I have always been an advocate of regular backups of my various computers. When I ran the computing facilities at CQU Sydney, we backed up to tape every night and were competent at restoring files. At Unilodge with an array of servers, this discipline continued and despite some awful disk crashes, we never lost any critical data.
When I dropped out of these activities and had a couple of Macs to tinker with, I continued backing up using Carbon Copy and again, never really lost a file. With OS 10.6.x came Time Machine, which backed up every hour to a dedicated desktop hard drive. Very cool! However, when my MacBook Pro fainted and I needed to move files to my MacMini, “Sorry, this is a different machine. No can restore!”. I finally got the MacBook back up and immediately returned to Carbon Copy and backed up the hard drive. Nothing like a failed restore to shake one up.
Planning ahead of the replacement with a 27 inch iMac and a 13 inch MacBook Pro, I bought a 3Tb Seagate GoFlex desk drive which worked twice then bombed. Seagate support was, despite the stress of having stored irreplaceable images on the drive, laughable. Their recommended dagnostic was Seatools – Windows ‘Yes, DOS ‘Yes’, Mac ‘NO’ even though the drive was Mac specific. DOS? – where have these people been? They basically refused to help other than replacing the drive without my data.
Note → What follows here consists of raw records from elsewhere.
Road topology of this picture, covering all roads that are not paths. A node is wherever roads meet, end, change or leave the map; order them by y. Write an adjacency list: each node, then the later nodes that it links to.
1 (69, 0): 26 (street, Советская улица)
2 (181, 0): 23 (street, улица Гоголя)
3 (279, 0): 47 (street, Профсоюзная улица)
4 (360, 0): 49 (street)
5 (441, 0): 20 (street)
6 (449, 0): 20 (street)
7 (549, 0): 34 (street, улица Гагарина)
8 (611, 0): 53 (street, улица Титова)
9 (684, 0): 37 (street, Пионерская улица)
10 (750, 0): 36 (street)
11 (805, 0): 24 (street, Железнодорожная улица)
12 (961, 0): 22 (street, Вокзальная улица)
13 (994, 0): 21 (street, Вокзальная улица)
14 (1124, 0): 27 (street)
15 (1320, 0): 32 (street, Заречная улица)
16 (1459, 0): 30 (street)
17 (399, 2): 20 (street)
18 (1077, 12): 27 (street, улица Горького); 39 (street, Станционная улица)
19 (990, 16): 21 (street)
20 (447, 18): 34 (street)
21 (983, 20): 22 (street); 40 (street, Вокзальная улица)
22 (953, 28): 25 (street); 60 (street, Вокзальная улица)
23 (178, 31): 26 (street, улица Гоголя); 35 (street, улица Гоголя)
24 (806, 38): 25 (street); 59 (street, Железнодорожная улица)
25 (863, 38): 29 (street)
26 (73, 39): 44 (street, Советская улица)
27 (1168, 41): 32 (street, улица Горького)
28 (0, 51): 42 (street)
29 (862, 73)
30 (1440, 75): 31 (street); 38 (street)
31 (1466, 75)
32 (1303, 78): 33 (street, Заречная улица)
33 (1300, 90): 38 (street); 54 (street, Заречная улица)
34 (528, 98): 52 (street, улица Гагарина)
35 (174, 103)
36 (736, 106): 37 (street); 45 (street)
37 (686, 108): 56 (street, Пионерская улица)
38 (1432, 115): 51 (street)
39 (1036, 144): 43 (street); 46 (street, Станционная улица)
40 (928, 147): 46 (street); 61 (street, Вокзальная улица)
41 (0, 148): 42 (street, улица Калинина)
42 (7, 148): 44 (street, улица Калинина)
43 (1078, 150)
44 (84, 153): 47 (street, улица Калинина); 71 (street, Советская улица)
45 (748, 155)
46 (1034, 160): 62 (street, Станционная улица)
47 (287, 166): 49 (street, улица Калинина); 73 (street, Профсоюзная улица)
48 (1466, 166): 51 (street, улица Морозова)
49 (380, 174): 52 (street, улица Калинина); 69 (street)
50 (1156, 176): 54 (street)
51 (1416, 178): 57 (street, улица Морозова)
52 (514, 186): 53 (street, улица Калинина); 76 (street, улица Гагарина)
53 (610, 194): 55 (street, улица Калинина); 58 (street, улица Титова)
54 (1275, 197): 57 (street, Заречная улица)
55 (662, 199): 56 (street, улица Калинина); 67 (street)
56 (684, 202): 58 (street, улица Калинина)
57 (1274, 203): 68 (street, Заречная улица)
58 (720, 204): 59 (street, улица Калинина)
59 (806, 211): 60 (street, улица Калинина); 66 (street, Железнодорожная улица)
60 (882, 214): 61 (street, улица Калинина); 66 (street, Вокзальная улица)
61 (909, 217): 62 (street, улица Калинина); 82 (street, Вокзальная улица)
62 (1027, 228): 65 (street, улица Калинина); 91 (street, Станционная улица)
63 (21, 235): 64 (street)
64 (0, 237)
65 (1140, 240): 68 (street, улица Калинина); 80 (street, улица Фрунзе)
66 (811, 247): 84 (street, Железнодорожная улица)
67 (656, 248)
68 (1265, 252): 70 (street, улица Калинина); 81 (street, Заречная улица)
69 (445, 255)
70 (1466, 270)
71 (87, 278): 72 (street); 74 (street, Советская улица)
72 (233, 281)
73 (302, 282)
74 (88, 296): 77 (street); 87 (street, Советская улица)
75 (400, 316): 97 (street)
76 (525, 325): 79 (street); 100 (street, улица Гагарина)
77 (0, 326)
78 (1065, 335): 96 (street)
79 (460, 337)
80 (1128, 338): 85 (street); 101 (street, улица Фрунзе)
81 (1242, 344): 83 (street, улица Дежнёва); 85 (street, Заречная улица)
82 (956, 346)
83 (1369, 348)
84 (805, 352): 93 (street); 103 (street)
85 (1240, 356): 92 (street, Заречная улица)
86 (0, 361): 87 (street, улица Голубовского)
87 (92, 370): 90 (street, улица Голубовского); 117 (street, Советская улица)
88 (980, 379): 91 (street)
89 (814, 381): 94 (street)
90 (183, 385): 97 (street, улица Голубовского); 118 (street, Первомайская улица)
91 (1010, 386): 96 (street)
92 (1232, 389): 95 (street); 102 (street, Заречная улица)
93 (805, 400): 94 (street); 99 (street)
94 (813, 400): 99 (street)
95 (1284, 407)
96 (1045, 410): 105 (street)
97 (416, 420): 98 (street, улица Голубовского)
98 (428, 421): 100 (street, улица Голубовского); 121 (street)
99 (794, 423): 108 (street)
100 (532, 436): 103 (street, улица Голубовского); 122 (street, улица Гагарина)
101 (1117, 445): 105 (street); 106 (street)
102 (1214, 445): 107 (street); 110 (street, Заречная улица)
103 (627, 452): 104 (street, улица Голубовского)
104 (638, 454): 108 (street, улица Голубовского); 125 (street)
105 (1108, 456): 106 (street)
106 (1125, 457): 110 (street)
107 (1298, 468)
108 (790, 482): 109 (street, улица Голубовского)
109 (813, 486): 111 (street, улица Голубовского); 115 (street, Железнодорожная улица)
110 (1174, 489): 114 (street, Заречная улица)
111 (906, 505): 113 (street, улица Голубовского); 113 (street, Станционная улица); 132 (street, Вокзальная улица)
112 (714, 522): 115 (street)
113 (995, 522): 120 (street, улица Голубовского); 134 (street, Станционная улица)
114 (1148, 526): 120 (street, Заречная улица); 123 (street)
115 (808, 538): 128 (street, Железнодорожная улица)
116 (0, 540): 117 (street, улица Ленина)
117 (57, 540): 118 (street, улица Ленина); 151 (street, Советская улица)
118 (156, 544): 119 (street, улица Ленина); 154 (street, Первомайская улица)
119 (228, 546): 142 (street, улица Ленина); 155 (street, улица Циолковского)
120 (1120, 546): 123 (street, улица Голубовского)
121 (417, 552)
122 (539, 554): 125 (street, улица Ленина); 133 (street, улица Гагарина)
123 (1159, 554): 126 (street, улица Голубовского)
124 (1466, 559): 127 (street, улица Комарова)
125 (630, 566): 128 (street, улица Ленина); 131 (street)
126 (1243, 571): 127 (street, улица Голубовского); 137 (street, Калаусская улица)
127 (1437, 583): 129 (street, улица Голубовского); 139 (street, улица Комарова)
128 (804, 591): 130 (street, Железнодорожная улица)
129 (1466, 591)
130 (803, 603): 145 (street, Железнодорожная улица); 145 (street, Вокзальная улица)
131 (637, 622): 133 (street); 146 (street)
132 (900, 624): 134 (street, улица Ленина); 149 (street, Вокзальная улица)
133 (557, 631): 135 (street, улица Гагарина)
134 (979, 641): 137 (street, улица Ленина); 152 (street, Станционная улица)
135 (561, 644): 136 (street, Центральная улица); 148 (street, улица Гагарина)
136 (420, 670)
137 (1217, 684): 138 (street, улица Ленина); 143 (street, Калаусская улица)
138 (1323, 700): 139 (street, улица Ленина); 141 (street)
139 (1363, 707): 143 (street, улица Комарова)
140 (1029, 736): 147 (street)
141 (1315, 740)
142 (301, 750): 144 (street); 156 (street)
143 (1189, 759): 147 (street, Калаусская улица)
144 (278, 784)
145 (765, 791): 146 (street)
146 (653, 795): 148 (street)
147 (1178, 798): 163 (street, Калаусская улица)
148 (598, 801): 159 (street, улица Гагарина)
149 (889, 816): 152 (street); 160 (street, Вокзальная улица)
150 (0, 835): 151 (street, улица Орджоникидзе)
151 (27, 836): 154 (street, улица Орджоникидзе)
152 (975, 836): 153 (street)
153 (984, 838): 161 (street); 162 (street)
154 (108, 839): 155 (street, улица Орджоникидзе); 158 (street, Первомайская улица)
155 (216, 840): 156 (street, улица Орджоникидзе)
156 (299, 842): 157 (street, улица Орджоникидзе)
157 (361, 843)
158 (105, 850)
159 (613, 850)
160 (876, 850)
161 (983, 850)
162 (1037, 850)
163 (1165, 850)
I eventually got it working (dud power supply), and duplicated the critical data on to a LaCie desktop drive.
The current config is Carbon Copy backing up to the Seagate at 04:30 and the LaCie at 05:30 every day. The automatic backup occasionally fails so I check the logs regularly. I synchronise the Imac and the Macbook regularly so the Macbook files are safe.
The point of this note is to strongly recommend testing your backup (if you are doing one) with a restore. I note that one of my highly respected technical Facebook friends (they shall remain unnamed) lost their hard drive and publicly grieved. It can happen at anytime – an analysis by Google of their many thousands of hard drives found that 10 per cent failed in the first 12 months. I also note that Apple had a recall of MacBook Pro machines with failing Seagate drives – it can happen to anyone.